(Dataset records)
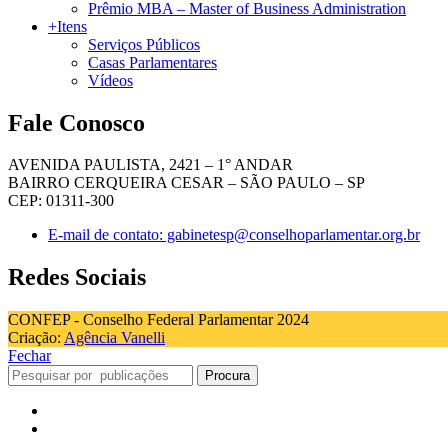
Prêmio MBA – Master of Business Administration
+Itens
Serviços Públicos
Casas Parlamentares
Vídeos
Fale Conosco
AVENIDA PAULISTA, 2421 – 1° ANDAR
BAIRRO CERQUEIRA CESAR – SÃO PAULO – SP
CEP: 01311-300
E-mail de contato: gabinetesp@conselhoparlamentar.org.br
Redes Sociais
CONFEP - Conselho Federal Parlamentar 2024
Criação:
Agência Vanelli
Fechar
Procura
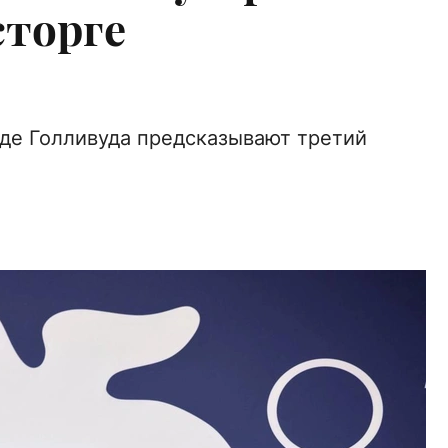
сторге
зде Голливуда предсказывают третий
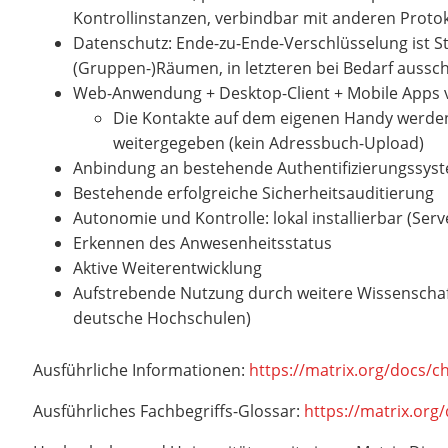
Kontrollinstanzen, verbindbar mit anderen Protok
Datenschutz: Ende-zu-Ende-Verschlüsselung ist S
(Gruppen-)Räumen, in letzteren bei Bedarf aussc
Web-Anwendung + Desktop-Client + Mobile Apps
Die Kontakte auf dem eigenen Handy werden
weitergegeben (kein Adressbuch-Upload)
Anbindung an bestehende Authentifizierungssys
Bestehende erfolgreiche Sicherheitsauditierung
Autonomie und Kontrolle: lokal installierbar (Se
Erkennen des Anwesenheitsstatus
Aktive Weiterentwicklung
Aufstrebende Nutzung durch weitere Wissenschaft
deutsche Hochschulen)
Ausführliche Informationen:
https://matrix.org/docs/c
Ausführliches Fachbegriffs-Glossar:
https://matrix.org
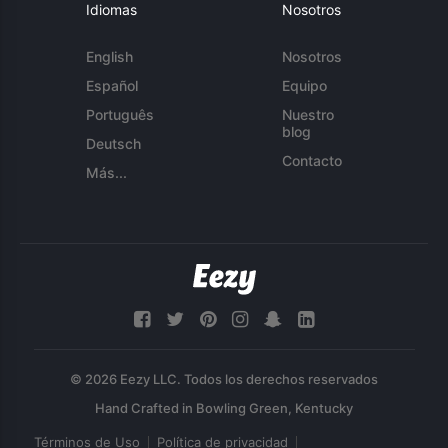
Idiomas
Nosotros
English
Nosotros
Español
Equipo
Português
Nuestro
blog
Deutsch
Contacto
Más...
© 2026 Eezy LLC. Todos los derechos reservados
Términos de Uso
Política de privacidad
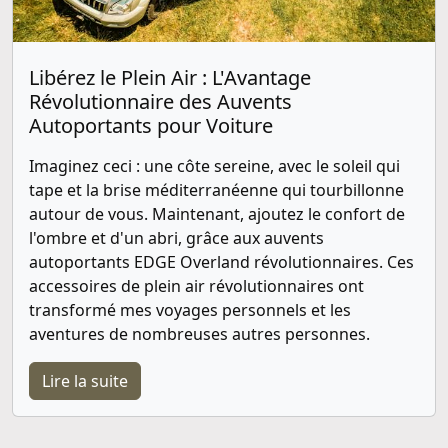
Libérez le Plein Air : L'Avantage
Révolutionnaire des Auvents
Autoportants pour Voiture
Imaginez ceci : une côte sereine, avec le soleil qui
tape et la brise méditerranéenne qui tourbillonne
autour de vous. Maintenant, ajoutez le confort de
l'ombre et d'un abri, grâce aux auvents
autoportants EDGE Overland révolutionnaires. Ces
accessoires de plein air révolutionnaires ont
transformé mes voyages personnels et les
aventures de nombreuses autres personnes.
Lire la suite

▶ **Instruction**
From the entries above, collect every line with the string "https" in it.

▶ **Problem solution**
https://matrix.org/docs/c
https://matrix.org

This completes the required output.